*** Data for processing ***

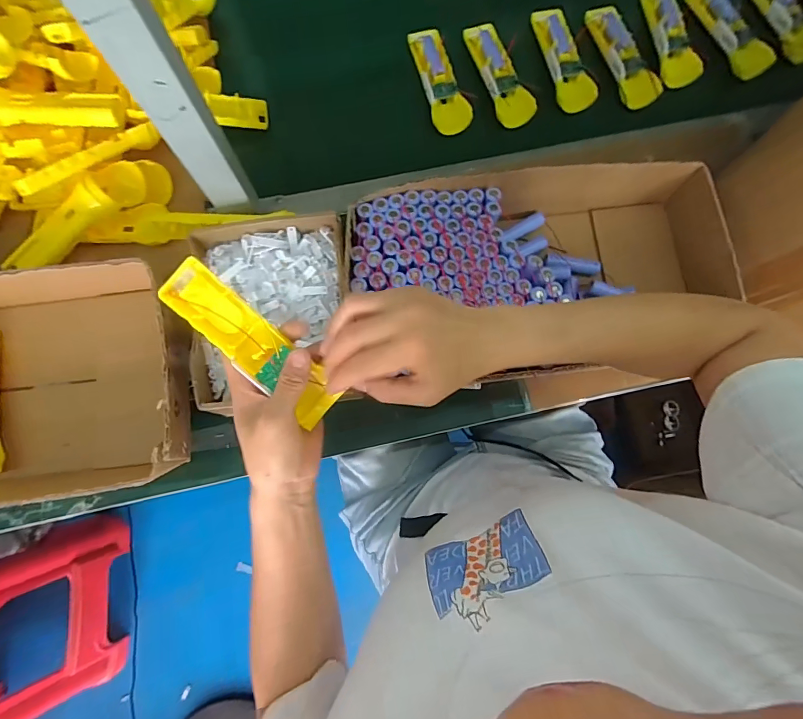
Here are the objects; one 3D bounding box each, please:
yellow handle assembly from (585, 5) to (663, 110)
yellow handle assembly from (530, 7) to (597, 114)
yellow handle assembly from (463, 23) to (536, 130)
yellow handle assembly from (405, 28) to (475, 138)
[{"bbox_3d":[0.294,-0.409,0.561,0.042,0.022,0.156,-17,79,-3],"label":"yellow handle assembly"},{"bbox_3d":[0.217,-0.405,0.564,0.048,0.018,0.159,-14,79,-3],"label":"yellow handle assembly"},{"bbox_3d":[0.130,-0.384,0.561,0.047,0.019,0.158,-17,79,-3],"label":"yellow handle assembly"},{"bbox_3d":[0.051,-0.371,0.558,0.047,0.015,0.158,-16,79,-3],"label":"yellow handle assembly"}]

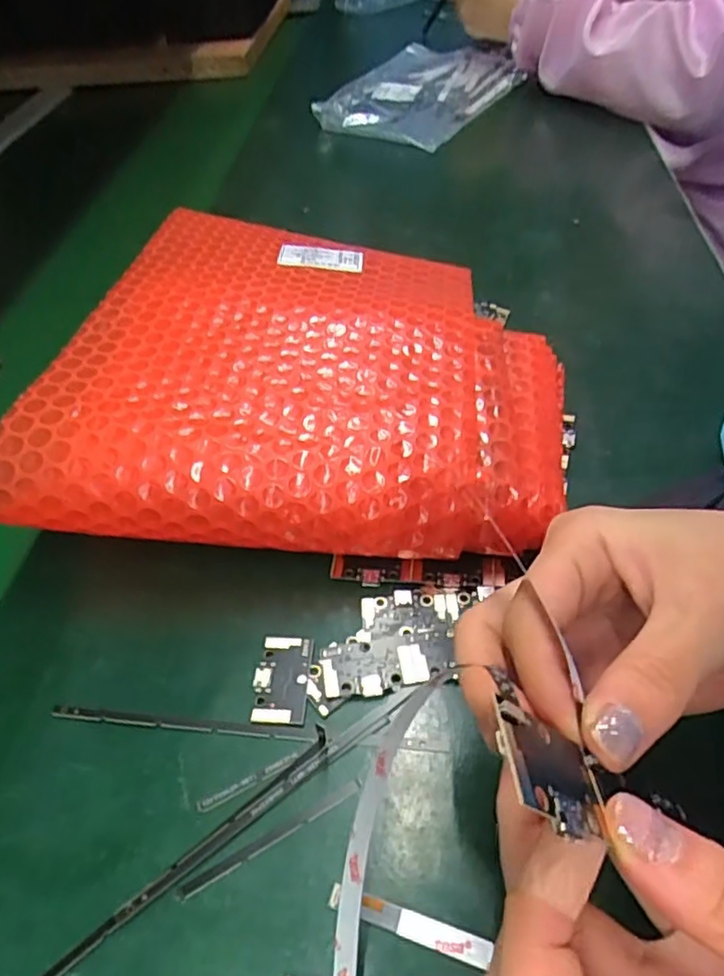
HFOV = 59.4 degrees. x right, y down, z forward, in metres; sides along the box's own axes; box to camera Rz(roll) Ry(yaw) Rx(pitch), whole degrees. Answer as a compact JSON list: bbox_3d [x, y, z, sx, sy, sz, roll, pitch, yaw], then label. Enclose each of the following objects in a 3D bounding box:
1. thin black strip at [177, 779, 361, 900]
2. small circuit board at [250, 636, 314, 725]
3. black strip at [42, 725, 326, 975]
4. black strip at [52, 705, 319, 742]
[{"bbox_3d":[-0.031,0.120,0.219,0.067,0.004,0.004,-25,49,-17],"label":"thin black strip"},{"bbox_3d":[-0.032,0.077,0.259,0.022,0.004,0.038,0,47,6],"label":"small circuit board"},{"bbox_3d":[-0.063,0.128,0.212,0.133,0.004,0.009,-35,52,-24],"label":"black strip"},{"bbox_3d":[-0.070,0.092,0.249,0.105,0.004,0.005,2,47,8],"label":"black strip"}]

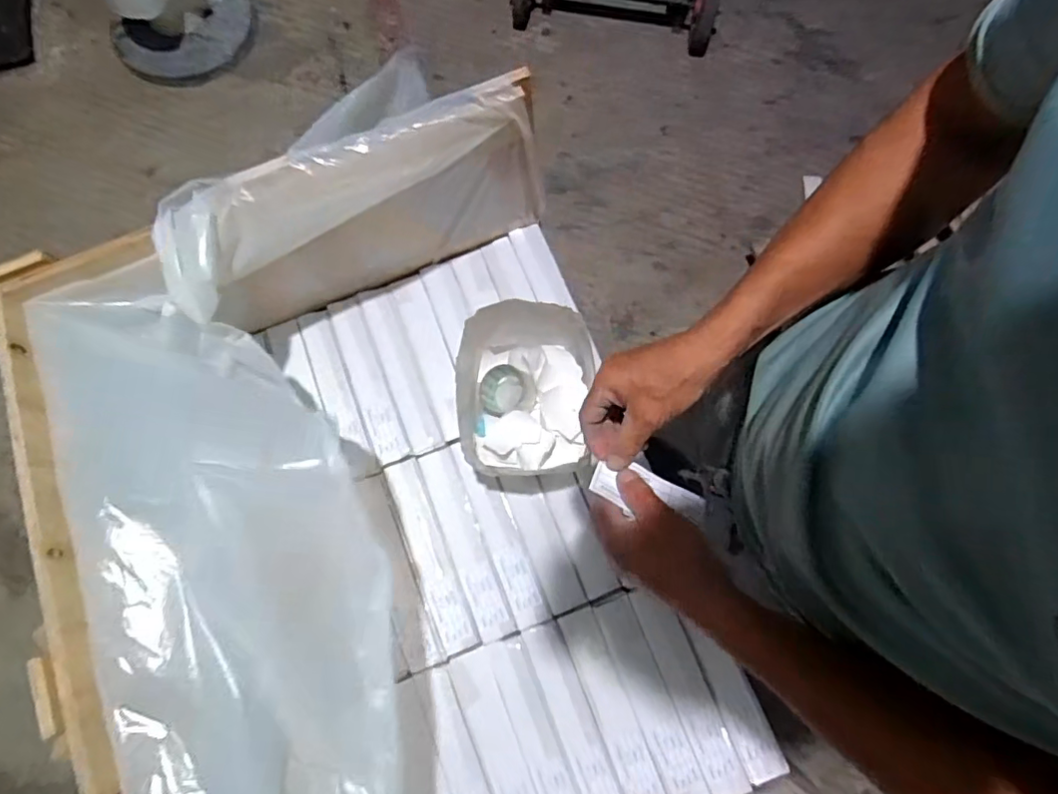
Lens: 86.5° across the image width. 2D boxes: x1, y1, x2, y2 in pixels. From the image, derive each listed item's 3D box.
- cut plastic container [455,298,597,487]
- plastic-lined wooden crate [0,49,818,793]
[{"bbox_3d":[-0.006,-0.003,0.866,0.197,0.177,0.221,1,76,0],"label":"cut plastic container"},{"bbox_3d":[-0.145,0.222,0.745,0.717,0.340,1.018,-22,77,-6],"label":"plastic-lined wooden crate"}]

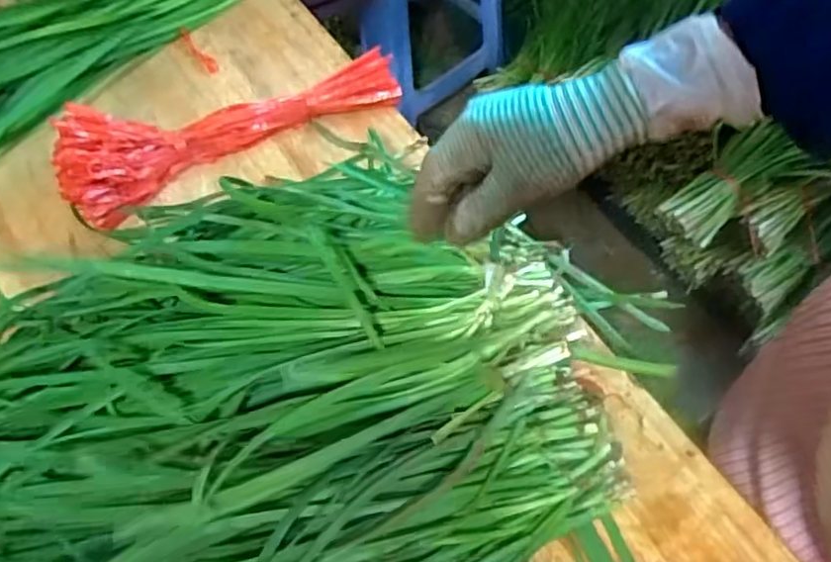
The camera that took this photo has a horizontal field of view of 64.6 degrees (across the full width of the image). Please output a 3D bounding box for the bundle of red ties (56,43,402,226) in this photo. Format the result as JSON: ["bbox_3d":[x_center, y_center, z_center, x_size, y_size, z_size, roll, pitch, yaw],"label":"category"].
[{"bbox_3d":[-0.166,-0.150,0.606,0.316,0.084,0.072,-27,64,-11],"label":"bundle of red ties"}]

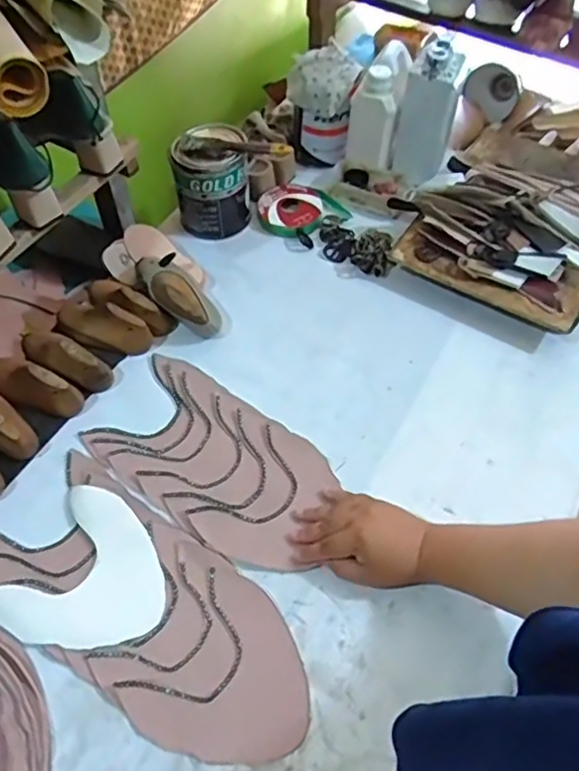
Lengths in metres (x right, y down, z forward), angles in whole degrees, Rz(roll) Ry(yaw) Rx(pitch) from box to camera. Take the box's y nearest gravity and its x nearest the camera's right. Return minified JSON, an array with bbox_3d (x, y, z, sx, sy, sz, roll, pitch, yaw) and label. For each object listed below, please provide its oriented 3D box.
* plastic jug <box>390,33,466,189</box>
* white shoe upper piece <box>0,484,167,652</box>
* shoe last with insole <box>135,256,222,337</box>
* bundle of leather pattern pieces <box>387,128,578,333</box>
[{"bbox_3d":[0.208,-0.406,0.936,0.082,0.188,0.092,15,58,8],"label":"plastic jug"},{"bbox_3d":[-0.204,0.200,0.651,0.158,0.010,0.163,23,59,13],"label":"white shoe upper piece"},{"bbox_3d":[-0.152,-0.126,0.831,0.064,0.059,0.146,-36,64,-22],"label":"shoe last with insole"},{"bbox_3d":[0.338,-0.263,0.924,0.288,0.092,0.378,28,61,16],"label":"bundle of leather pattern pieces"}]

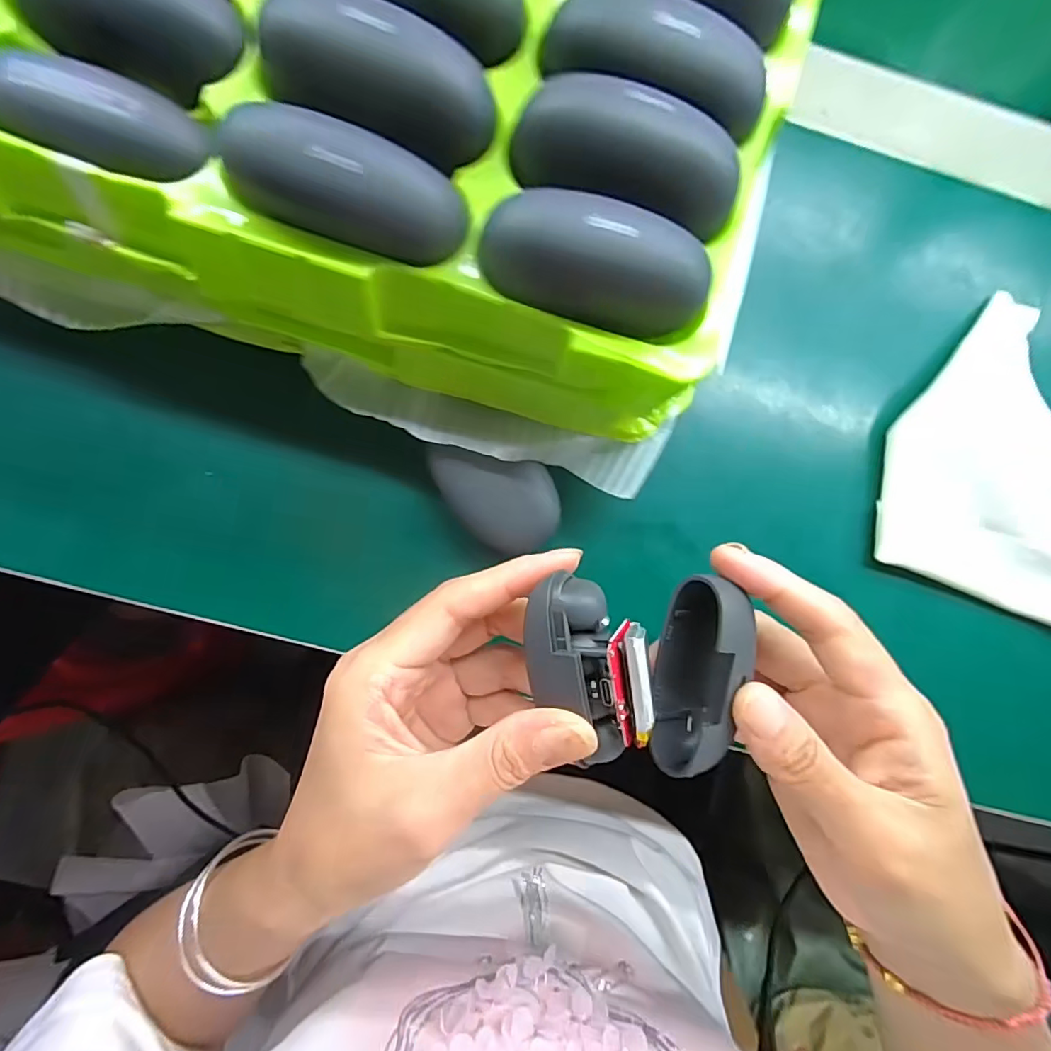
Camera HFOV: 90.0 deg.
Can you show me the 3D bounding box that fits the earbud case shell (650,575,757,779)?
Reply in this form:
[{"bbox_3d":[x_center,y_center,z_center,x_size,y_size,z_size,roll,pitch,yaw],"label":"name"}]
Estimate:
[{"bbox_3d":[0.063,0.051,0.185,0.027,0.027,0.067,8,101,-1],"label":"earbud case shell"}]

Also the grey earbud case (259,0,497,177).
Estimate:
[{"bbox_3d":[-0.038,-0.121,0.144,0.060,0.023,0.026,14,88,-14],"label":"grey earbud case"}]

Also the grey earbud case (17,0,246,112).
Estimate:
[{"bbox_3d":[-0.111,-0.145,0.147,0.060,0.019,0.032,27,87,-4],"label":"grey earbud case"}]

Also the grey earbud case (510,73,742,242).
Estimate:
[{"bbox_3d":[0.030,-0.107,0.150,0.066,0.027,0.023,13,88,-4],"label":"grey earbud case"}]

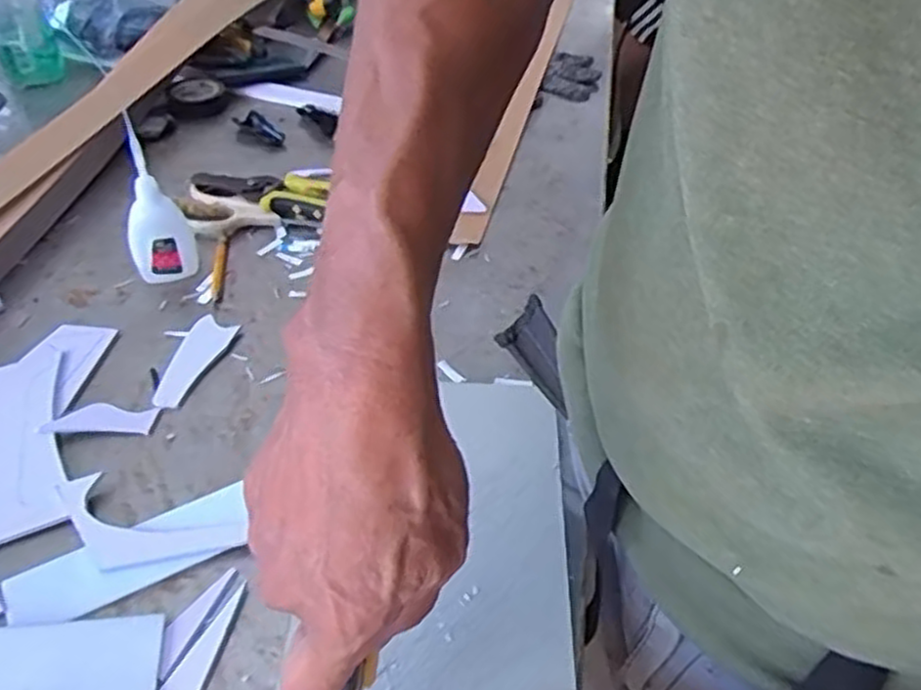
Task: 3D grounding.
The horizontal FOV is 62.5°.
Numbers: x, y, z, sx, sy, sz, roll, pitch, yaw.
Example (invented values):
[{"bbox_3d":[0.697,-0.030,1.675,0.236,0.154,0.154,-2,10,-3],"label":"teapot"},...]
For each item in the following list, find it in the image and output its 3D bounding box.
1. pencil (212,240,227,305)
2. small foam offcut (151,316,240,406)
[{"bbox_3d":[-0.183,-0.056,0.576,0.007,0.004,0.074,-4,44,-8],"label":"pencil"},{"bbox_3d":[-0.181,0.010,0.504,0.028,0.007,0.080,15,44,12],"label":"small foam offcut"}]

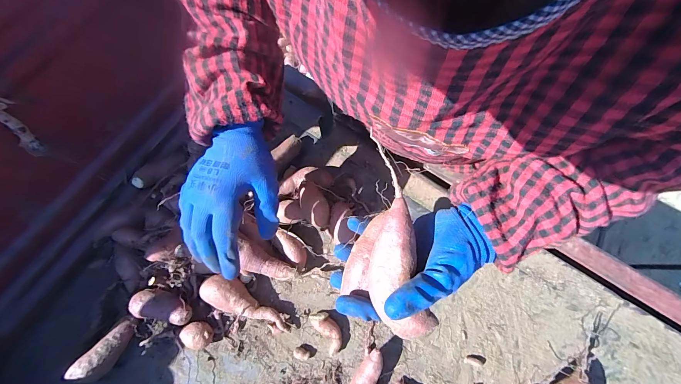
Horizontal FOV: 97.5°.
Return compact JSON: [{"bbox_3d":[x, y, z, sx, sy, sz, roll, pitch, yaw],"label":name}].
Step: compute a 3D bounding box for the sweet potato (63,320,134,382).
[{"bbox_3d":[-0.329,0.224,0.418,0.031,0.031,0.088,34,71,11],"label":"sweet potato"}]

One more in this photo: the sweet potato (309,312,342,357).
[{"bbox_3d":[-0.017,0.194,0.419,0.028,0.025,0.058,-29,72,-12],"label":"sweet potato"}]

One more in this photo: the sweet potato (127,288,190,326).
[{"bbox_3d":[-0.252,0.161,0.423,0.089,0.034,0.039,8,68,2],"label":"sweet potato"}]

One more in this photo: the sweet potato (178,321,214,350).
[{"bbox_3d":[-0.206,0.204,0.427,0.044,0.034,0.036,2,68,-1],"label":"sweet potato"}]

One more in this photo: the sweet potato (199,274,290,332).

***

◆ Required work ◆
Set down word for word the lines above from the one with "Lens: 86.5° across" up to and including the one with "Reply in this". Omit every picture.

◆ Exercise output ◆
Lens: 86.5° across the image width. 2D boxes: x1, y1, x2, y2 in pixels. From the image, derive each listed item's 3D box.
- cut plastic container [455,298,597,487]
- plastic-lined wooden crate [0,49,818,793]
[{"bbox_3d":[-0.006,-0.003,0.866,0.197,0.177,0.221,1,76,0],"label":"cut plastic container"},{"bbox_3d":[-0.145,0.222,0.745,0.717,0.340,1.018,-22,77,-6],"label":"plastic-lined wooden crate"}]

The camera that took this photo has a horizontal field of view of 64.6 degrees (across the full width of the image). Please output a 3D bounding box for the bundle of red ties (56,43,402,226) in this photo. Format the result as JSON: ["bbox_3d":[x_center, y_center, z_center, x_size, y_size, z_size, roll, pitch, yaw],"label":"category"].
[{"bbox_3d":[-0.166,-0.150,0.606,0.316,0.084,0.072,-27,64,-11],"label":"bundle of red ties"}]

Lengths in metres (x right, y down, z forward), angles in whole degrees, Rz(roll) Ry(yaw) Rx(pitch) from box to camera. Take the box's y nearest gravity and its x nearest the camera's right. Return minified JSON, an array with bbox_3d (x, y, z, sx, sy, sz, roll, pitch, yaw) and label. For each object listed below, please provide its oriented 3D box.
* plastic jug <box>390,33,466,189</box>
* white shoe upper piece <box>0,484,167,652</box>
* shoe last with insole <box>135,256,222,337</box>
* bundle of leather pattern pieces <box>387,128,578,333</box>
[{"bbox_3d":[0.208,-0.406,0.936,0.082,0.188,0.092,15,58,8],"label":"plastic jug"},{"bbox_3d":[-0.204,0.200,0.651,0.158,0.010,0.163,23,59,13],"label":"white shoe upper piece"},{"bbox_3d":[-0.152,-0.126,0.831,0.064,0.059,0.146,-36,64,-22],"label":"shoe last with insole"},{"bbox_3d":[0.338,-0.263,0.924,0.288,0.092,0.378,28,61,16],"label":"bundle of leather pattern pieces"}]

Camera HFOV: 90.0 deg.
Can you show me the 3D bounding box that fits the earbud case shell (650,575,757,779)?
Reply in this form:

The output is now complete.